SujetCoordination des droits
PublicFrontaliers franco-suisses
NatureDocument d'information
01 — Le principe
Chaque État paie ce qui lui revient
La règle fondatrice tient en une phrase : à la retraite, la France et la Suisse liquident séparément. Vos années cotisées ne sont pas fondues dans un montant unique — elles sont réparties entre deux caisses qui ne se parlent que pour ouvrir vos droits, jamais pour gonfler le montant de l'autre.
🇫🇷 France
Guichet français
CARSAT · AGIRC-ARRCO
Verse une pension française (base + complémentaire)
Montant proportionnel aux années cotisées en France
Périodes suisses comptées pour ouvrir les droits — pas pour augmenter le montant
Calcul séparé
🇨🇭 Suisse
Guichet suisse
AVS · LPP (2ᵉ pilier)
Verse une rente AVS (1ᵉʳ pilier)
Et, le cas échéant, une rente ou un capital LPP
Montants proportionnels aux années travaillées en Suisse
Deux dossiers, deux caisses, deux versements — qui s'additionnent dans votre budget, mais se calculent à part.
02 — Dans le détail
Ce que chaque pays prend en compte
Élément
🇫🇷 France
🇨🇭 Suisse
Périodes prises en compte
Périodes travaillées en France + périodes suisses uniquement pour ouvrir les droits (pas pour augmenter le montant français)
Périodes travaillées en Suisse (AVS + LPP)
Pension versée
Pension française (base + complémentaire), proportionnelle aux années françaises
Rente AVS + éventuellement rente ou capital LPP (2ᵉ pilier), proportionnels aux années suisses
Principe
Chaque État paie ce qui correspond aux années faites sur son territoire
Même principe : pas de perte de droits, mais calcul séparé
À ne pas confondre
Les années suisses peuvent vous aider à atteindre la durée requise pour ouvrir un droit français (et inversement) — c'est la totalisation.

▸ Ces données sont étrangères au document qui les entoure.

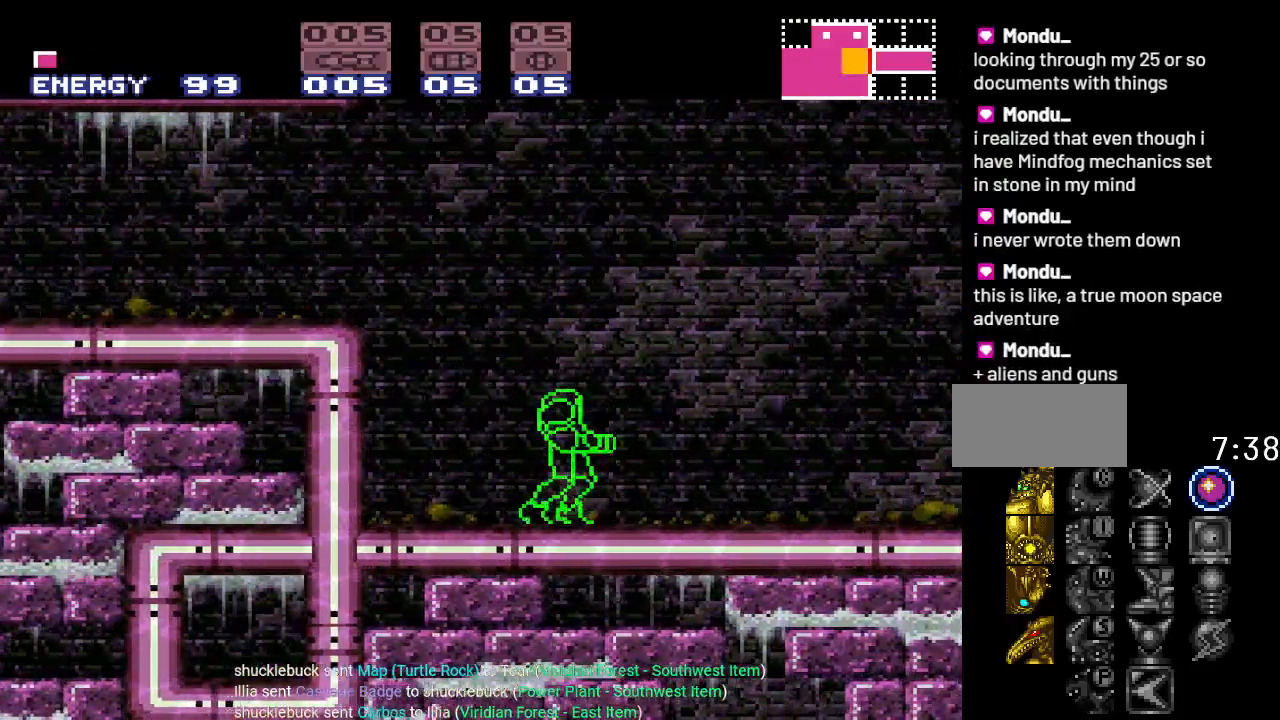
{"buttons": [], "events": []}
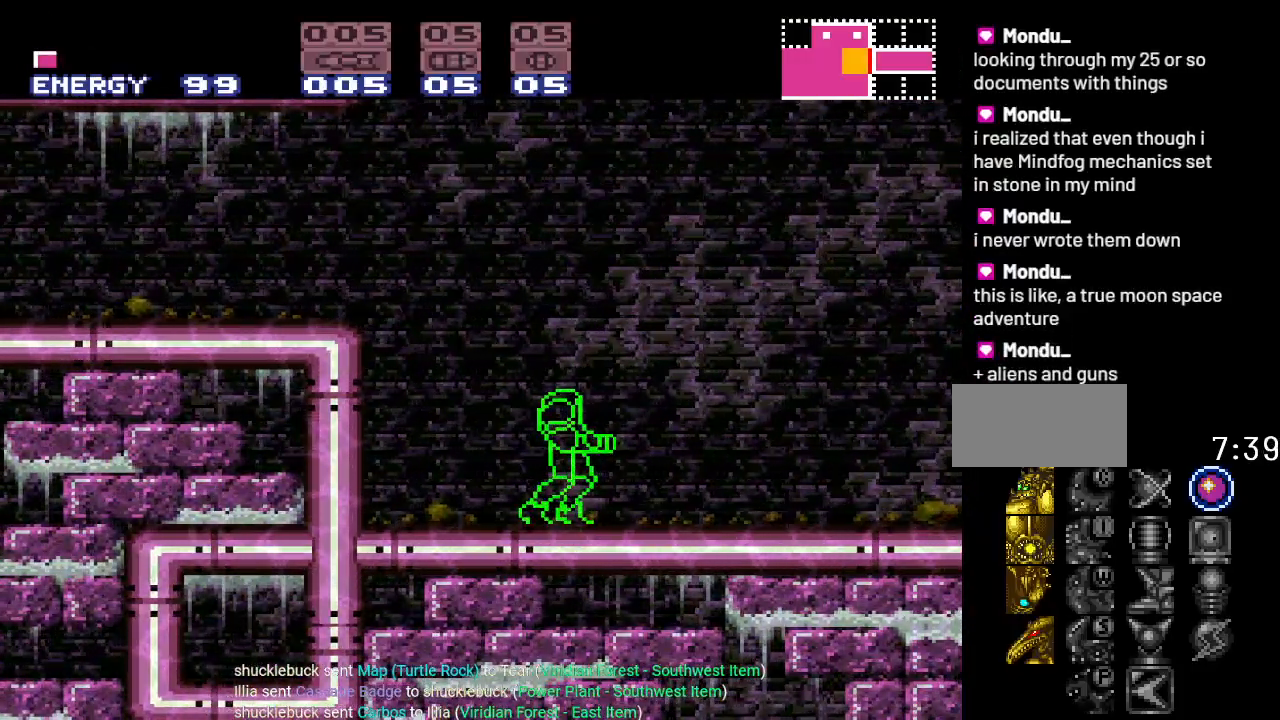
{"buttons": [], "events": []}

Mais elles n'augmentent pas le montant payé par l'autre pays. Chaque caisse ne rémunère que ses propres trimestres.
03 — À retenir
Trois idées à garder en tête
01 · Séparation
Deux liquidations distinctes
Vous déposez et suivez deux dossiers retraite, pas un seul. Les calendriers et les âges d'ouverture peuvent différer.
02 · Proportion
Au prorata des années
Chaque pays paie la part correspondant aux années cotisées chez lui. Plus vous avez d'années d'un côté, plus la part de ce côté pèse.
03 · Aucune perte
Les droits sont préservés
Rien ne se perd à la frontière : les périodes comptent pour ouvrir les droits. Le total se reconstitue en additionnant les deux versements.
Pourquoi c'est décisif
Parce que les deux versements n'obéissent pas à la même fiscalité ni au même calendrier, l'enjeu n'est pas « toucher plus », mais coordonner les deux liquidations — âge de départ, choix rente/capital LPP, ordre des démarches. C'est exactement le travail d'un audit patrimonial franco-suisse.
04 — Écouter
« L'erreur à 80 000 € » — l'audio
Le sujet de cette fiche, raconté en clair : pourquoi une décision mal coordonnée entre les deux systèmes peut coûter plusieurs dizaines de milliers d'euros — et comment l'éviter. À écouter tranquillement.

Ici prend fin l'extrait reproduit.